EXTRACTED TEXT ->
_ _ _

# BMWCCA L.A. High Performance Driving School at Laguna Seca, Nov 22-23



## The HACK (Dec 19, 2001)

Who's that guy working re-entry but our very own ScottN2Retro? :thumbup:


----------



## doeboy (Sep 20, 2002)

The HACK said:


> Hm...I lent my camera to Scott to take pictures but all of his pictures of you guys came out blurry too. None of them are even remotely sharp enough to make out the car number.
> 
> Here are some of the pictures that I took of Scott's race car though...


  

Oh well... a valiant effort on several of our parts in at least attempting to get some shots of our cars... thanks to everyone who tried anyway...  maybe next time. Laguna Seca, I'll be back again someday... :eeps:

The race car looks sweet though...

Maybe you can teach me how to operate that insane camera of yours so I can try to take some pics too eh?


----------



## scottn2retro (Mar 20, 2002)

doeboy said:


> Maybe you can teach me how to operate that insane camera of yours so I can try to take some pics too eh?


I think that's a good idea to train a back up for the most important piece of equipment on the race team (at least to the sponsors  )


----------



## Galun (Aug 14, 2002)

Mdk330i said:


> So where's my pic?


I need your email. The picture is too big to post here, and I don't know how to resize.

Hey by the way, Dan, I got my sways. Attempting the install today or tomorrow


----------



## Mr Paddle.Shift (Dec 19, 2001)

_ _ _

ACTIVITY 1 ->
Extract every line of the records below that contains the string "pose", matching case exactly.

Excerpts from a dataset:

_ _ _

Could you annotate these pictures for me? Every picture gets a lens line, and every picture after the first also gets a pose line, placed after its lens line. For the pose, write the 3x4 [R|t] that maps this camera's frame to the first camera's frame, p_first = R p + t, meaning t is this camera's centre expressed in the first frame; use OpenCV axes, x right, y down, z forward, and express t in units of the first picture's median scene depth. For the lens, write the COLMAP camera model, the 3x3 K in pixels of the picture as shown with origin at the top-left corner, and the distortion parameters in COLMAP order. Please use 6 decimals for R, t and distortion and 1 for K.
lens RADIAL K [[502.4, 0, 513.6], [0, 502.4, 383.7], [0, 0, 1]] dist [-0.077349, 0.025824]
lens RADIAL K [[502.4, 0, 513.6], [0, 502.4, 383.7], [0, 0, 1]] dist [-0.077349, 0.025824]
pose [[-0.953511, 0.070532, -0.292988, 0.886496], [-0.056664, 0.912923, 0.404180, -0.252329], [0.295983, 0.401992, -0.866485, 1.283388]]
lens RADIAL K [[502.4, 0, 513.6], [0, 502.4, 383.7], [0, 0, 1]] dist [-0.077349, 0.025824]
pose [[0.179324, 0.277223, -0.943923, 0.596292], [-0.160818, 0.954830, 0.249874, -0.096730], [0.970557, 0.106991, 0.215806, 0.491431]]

_ _ _

ACTIVITY 2 ->
Carry on the forum thread about the Laguna Seca driving school from the point where it stops.

ANSWER BOX 1 ->
Could you annotate these pictures for me? Every picture gets a lens line, and every picture after the first also gets a pose line, placed after its lens line. For the pose, write the 3x4 [R|t] that maps this camera's frame to the first camera's frame, p_first = R p + t, meaning t is this camera's centre expressed in the first frame; use OpenCV axes, x right, y down, z forward, and express t in units of the first picture's median scene depth. For the lens, write the COLMAP camera model, the 3x3 K in pixels of the picture as shown with origin at the top-left corner, and the distortion parameters in COLMAP order. Please use 6 decimals for R, t and distortion and 1 for K.
pose [[-0.953511, 0.070532, -0.292988, 0.886496], [-0.056664, 0.912923, 0.404180, -0.252329], [0.295983, 0.401992, -0.866485, 1.283388]]
pose [[0.179324, 0.277223, -0.943923, 0.596292], [-0.160818, 0.954830, 0.249874, -0.096730], [0.970557, 0.106991, 0.215806, 0.491431]]

ANSWER BOX 2 ->
Doh! Next time I will find time to take pictures. I have used your camera before at Buttwillow so shouldn't be a problem.

btw, thanks for voluteering as a key worker. :thumbup:



The HACK said:


> Hm...I lent my camera to Scott to take pictures but all of his pictures of you guys came out blurry too. None of them are even remotely sharp enough to make out the car number.
> 
> Here are some of the pictures that I took of Scott's race car though...


----------



## The HACK (Dec 19, 2001)

scottn2retro said:


> I think that's a good idea to train a back up for the most important piece of equipment on the race team (at least to the sponsors  )


It's not that hard...If you've ever operated a traditional SLR type camera most of the basic functions are there. What I forgot to do was reset some of the setting to be friendlier to action shots. I had the metering system turned to spot, low ISO film speed, wide open aperture for the morning shots of Scott's car and all those settings are counter to taking high speed action shots.

And it had the shorter lens attached too. If I just set up the camera right the result can be pretty stunning no matter who's taking the picture. The pics of my car that Vince took came out well at Buttwillow.


----------



## Mr Paddle.Shift (Dec 19, 2001)

I was a little intimidated using your camera at first...  But with some good advice from you, it wasn't that difficult to use afterall. 

Anyway, I am trying to find who else might have taken pictures of our rides. I distinctively remember some folks snapping away when I drove through the cockscrew and on the straight-away.


----------



## doeboy (Sep 20, 2002)

Mr Paddle.Shift said:


> I was a little intimidated using your camera at first...  But with some good advice from you, it wasn't that difficult to use afterall.
> 
> Anyway, I am trying to find who else might have taken pictures of our rides. I distinctively remember some folks snapping away when I drove through the cockscrew and on the straight-away.


Yeah I saw those people too... I'd be most interested in seeing those pics as well.  At first I thought one of them was HACK, but then I remembered "DUH! He was at the starter position at the end of pit lane... :banghead: "


----------



## The HACK (Dec 19, 2001)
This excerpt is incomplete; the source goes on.